“Over the next ten years, from 2023 to 2032, more than 15,000 ships with deadweight capacity of more than 600 million tonnes are expected to be recycled, more than twice the amount recycled in the previous ten years,” says Niels Rasmussen, Chief Shipping Analyst at BIMCO.
As recycling volumes increase, it is increasingly important that the Hong Kong International Convention for the Safe and Environmentally Sound Recycling of Ships is ratified and implemented. The Convention was adopted in 2009 with the aim of reducing risks to human health, safety, and the environment.
“In fact, recycling steel in electric arc furnaces emits significantly less greenhouse gases than the production of crude steel, and as the electricity grid becomes decarbonized emissions will reduce further. Therefore, ship recycling can continue to play a key role in the circular economy,” says Rasmussen.
Fortunately, India and Turkey, which are two of the largest ship recycling countries, are also major steel producers with a high share of electric arc furnace use. During the past five years, these countries have recycled 25% and 34% of ship deadweight capacity and number of ships respectively. Along with Bangladesh, the world’s largest ship recycling country, and Pakistan, these top four countries have recycled 96% of deadweight capacity and 77% of ships during the last five years.
Over the past 10 years, 7,780 ships with a deadweight capacity of 285 million tonnes were recycled. Most of the deadweight capacity recycled (60%) was built during the 1990s. In the next ten years, ships built during the 2000s will be the main source of recycling.
Compared to the 1990s, more than double the deadweight capacity was built during the 2000s and will drive the expected increase in recycling. Deadweight capacity built during the 2010s increased by a further 65%, which could lead to even higher levels of recycling ten to twenty years from now.

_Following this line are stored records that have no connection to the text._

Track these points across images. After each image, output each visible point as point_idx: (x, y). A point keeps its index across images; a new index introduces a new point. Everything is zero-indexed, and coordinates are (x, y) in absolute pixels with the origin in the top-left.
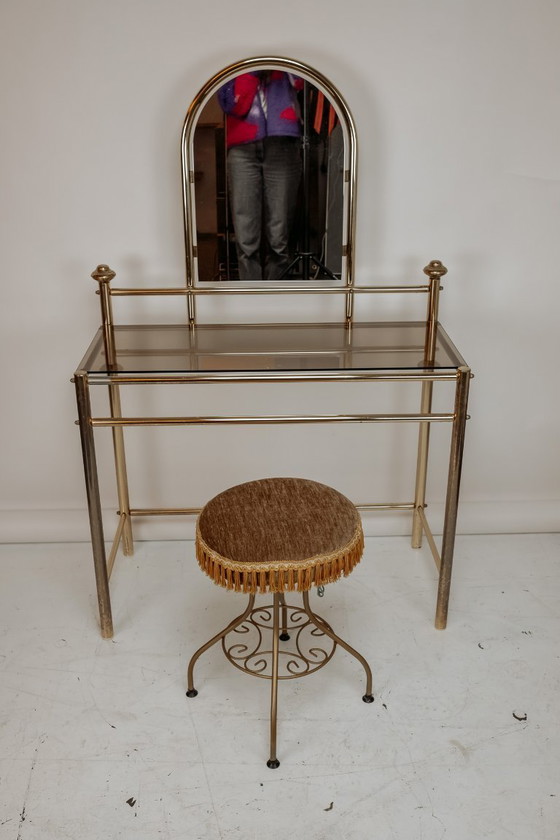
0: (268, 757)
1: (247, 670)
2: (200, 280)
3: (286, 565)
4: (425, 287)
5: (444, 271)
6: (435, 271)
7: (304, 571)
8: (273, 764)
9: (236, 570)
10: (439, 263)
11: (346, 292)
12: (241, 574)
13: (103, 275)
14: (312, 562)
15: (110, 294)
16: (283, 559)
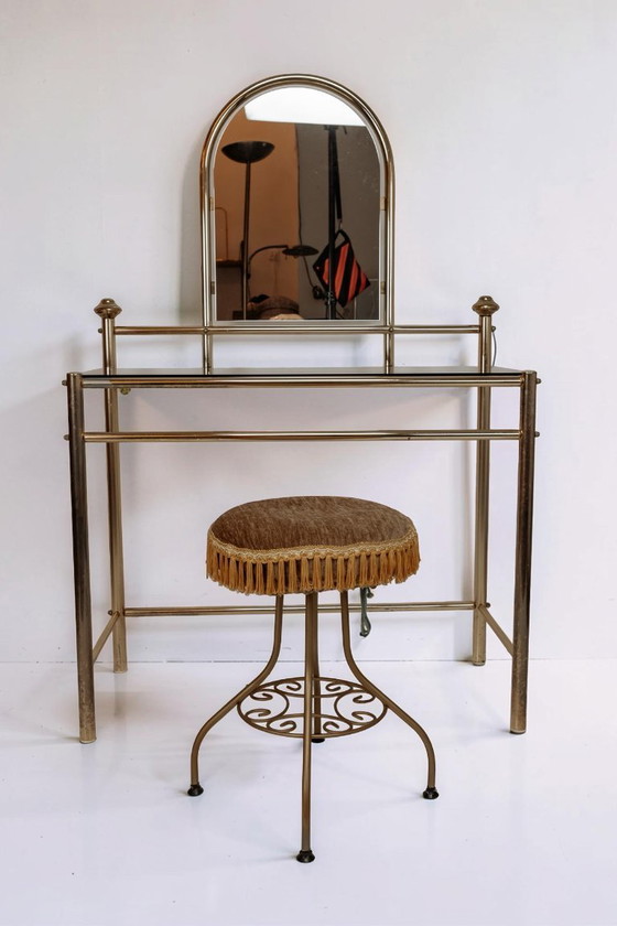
0: (298, 847)
1: (268, 730)
2: (218, 319)
3: (323, 551)
4: (476, 326)
5: (495, 308)
6: (486, 307)
7: (346, 561)
8: (306, 856)
9: (259, 562)
10: (489, 298)
11: (384, 332)
12: (265, 567)
13: (107, 310)
14: (356, 550)
15: (114, 333)
16: (318, 543)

Historically about 50% of bulk, tanker, and container deadweight capacity has been recycled by the time the ships would have been 25 years old and 90% by 30-35 years old. If we apply this recycling pattern to the currently trading ships, we estimate that 15,000 ships and 600 million deadweight tonnes will be recycled between 2023 and 2032.
“Many older ships are expected to be recycled earlier than normal due to the ever-tighter limits on greenhouse gas emissions. More than 15,000 ships and 600 million deadweight tonnes are therefore expected to be recycled between 2023 and 2032,” says Rasmussen.